The apostle John is one of the most important Christians who ever lived. He was a loyal disciple to Jesus and a powerful leader in the early church. He contributed major portions of the New Testament. And he survived the other apostles, thus demonstrating a lifetime of faithfulness.

The Follower
John was one of Jesus’ twelve disciples. When Jesus called him, he was fishing on the Sea of Galilee with his brother James and their partners, Simon and Andrew (Luke 5:9-10). He and James were included with Peter in Jesus’ “inner circle.” So he enjoyed closer access to Jesus than the other disciples.

John frequently calls himself “the disciple whom Jesus loved.” It seems he and Jesus had a special relationship. He “leaned back against Jesus” during the Last Supper (John 13:25). He stood at the foot of the cross while Jesus died, and Mary was entrusted to his care (John 19:26). Some speculate he and Jesus were cousins.

Yet John had his shortcomings. When a Samaritan village refused to welcome Jesus, he and James asked if they should “call down fire from heaven to destroy them” (Luke 9:54). He and James presumptuously asked to sit at Jesus’ right and left in His kingdom (Mark 10:37).

The Leader
John is often associated with Peter in the book of Acts. He was at the temple when Peter healed the lame man (3:1-25). He and Peter spent the night in jail and stood trial before the Sanhedrin (4:1-21). When the Samaritans believed the gospel, he and Peter laid hands on them so they might receive the Holy Spirit (8:14-17).

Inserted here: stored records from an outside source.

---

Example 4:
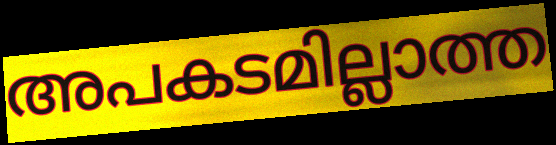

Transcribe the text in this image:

അപകടമില്ലാത്ത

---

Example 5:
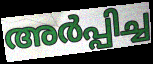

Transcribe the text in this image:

അർപ്പിച്ച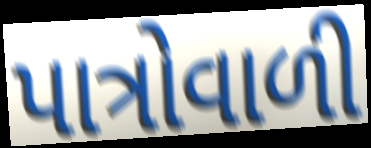
પાત્રોવાળીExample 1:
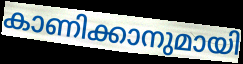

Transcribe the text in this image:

കാണിക്കാനുമായി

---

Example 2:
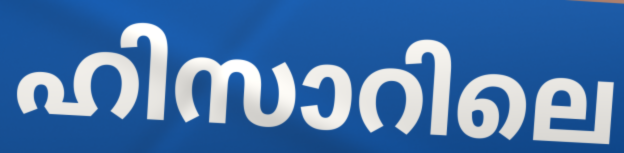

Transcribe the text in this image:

ഹിസാറിലെ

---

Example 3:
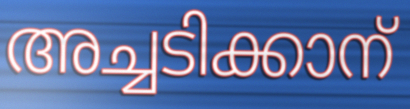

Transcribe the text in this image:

അച്ചടിക്കാന്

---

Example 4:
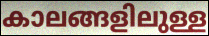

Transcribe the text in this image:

കാലങ്ങളിലുള്ള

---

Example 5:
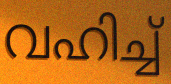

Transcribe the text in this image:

വഹിച്ച്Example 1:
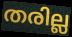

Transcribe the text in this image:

തരില്ല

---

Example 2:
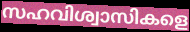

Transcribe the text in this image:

സഹവിശ്വാസികളെ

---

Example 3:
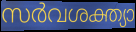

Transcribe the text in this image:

സർവശക്ത്യാ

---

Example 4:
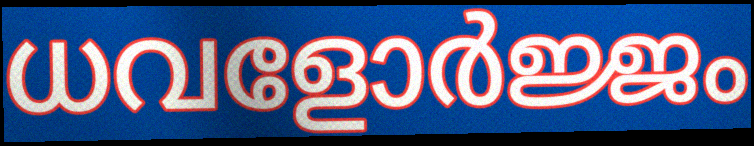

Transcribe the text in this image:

ധവളോർജ്ജം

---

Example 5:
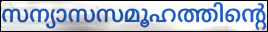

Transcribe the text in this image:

സന്യാസസമൂഹത്തിന്റെ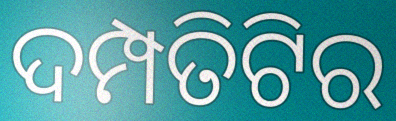
ଦମ୍ପତିଟିର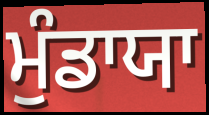
ਮੁੰਡਾਯਾ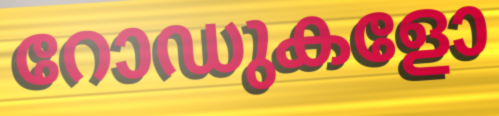
റോഡുകളോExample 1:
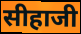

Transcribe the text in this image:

सीहाजी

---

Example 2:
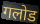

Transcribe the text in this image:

गलोड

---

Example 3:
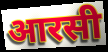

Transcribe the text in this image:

आरसी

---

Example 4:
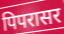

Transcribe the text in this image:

पिपरासर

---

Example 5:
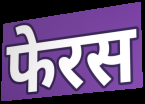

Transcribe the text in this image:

फेरसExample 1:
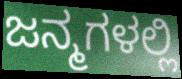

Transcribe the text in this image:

ಜನ್ಮಗಳಲ್ಲಿ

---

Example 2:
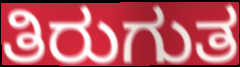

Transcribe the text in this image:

ತಿರುಗುತ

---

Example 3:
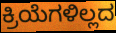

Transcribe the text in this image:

ಕ್ರಿಯೆಗಳಿಲ್ಲದ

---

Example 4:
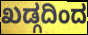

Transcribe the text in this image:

ಖಡ್ಗದಿಂದ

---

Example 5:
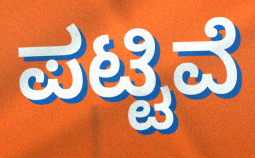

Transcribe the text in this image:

ಪಟ್ಟಿವೆ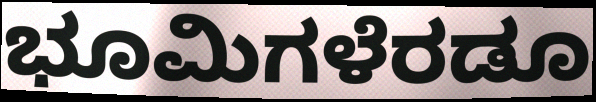
ಭೂಮಿಗಳೆರಡೂ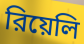
রিয়েলিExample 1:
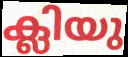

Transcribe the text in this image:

ക്ലിയു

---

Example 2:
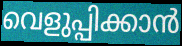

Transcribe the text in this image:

വെളുപ്പിക്കാൻ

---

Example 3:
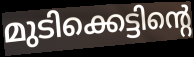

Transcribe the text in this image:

മുടിക്കെട്ടിന്റെ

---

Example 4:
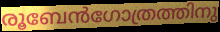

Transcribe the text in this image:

രൂബേൻഗോത്രത്തിനു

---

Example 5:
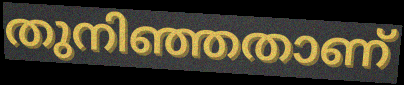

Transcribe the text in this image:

തുനിഞ്ഞതാണ്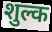
शुल्कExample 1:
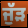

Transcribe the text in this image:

ਜੁੱੜ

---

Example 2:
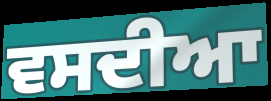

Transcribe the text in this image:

ਵਸਦੀਆ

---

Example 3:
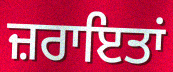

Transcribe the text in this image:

ਜ਼ਰਾਇਤਾਂ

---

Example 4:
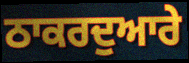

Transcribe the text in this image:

ਠਾਕਰਦੁਆਰੇ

John’s brother James was the first apostle to be put to death (12:1-2). But John became a “pillar” of the church in Jerusalem (Galatians 2:9). Later he moved to Ephesus where he wrote the Gospel of John and the letters 1 – 3 John. Toward the end of his life he was exiled to Patmos, where he wrote the book of Revelation.

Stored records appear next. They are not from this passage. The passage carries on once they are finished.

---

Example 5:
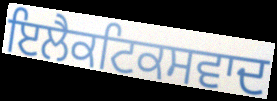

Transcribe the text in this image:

ਇਲੈਕਟਿਕਸਵਾਦ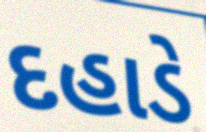
દહાડેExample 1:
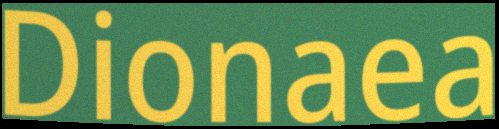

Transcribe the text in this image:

Dionaea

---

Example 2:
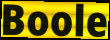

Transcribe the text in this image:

Boole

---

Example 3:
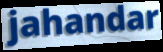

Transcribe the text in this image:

jahandar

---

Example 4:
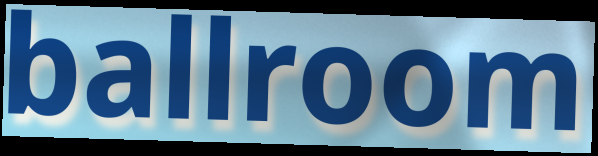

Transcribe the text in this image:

ballroom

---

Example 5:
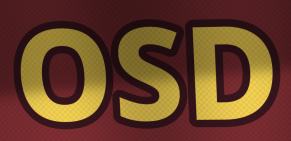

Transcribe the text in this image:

OSD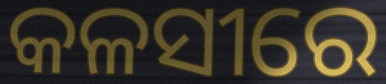
କଳସୀରେ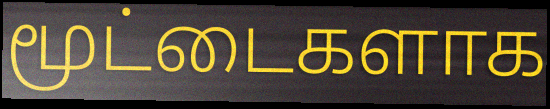
மூட்டைகளாகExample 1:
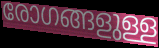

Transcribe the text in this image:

രോഗങ്ങളുള്ള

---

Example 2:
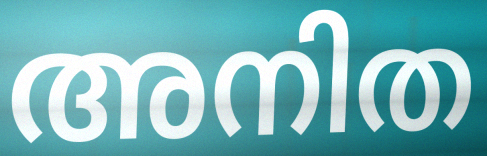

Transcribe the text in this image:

അനിത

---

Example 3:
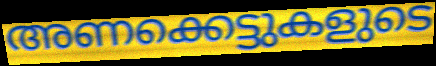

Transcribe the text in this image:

അണക്കെട്ടുകളുടെ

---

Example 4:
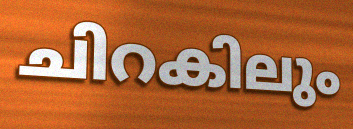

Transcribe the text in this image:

ചിറകിലും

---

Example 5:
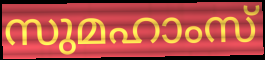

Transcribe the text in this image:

സുമഹാംസ്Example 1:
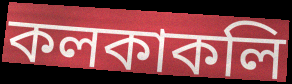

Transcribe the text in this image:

কলকাকলি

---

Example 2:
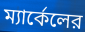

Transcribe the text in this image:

ম্যার্কেলের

John outlived the other apostles. He was the only one to not be martyred. Tradition tells us he was dipped into a vat of boiling oil in the Colosseum, yet emerged unharmed. He also mentored Polycarp and Ignatius, who became two of the most prominent early church fathers.

Legacy of Love
John’s writings emphasize love. He penned the most memorable verse in all Scripture, “For God so loved the world that he gave his one and only Son, that whoever believes in him shall not perish but have eternal life” (John 3:16). He records Jesus’ command, “By this all men will know you are my disciples, if you love one another” (John 13:35).

He asks, “Let us love one another, for love comes from God…Whoever does not love does not know God, because God is love” (1 John 4:7-8). Indeed, our love for one another verifies our love for God: “If anyone says, ‘I love God,’ yet hates his brother, he is a liar…Whoever loves God must also love his brother” (1 John 4:20-21).

He passes along Jesus’ rebuke to the church in Ephesus, “You have forsaken your first love” (Revelation 2:4).

John reminds us that love is at the core of Christianity. Our obedience to God flows naturally out of our love for Him. His example shows that our role as pastors is to love our congregations as they progress toward spiritual maturity. Although at times they reject our love and resist our leadership, our love for them must remain unshaken.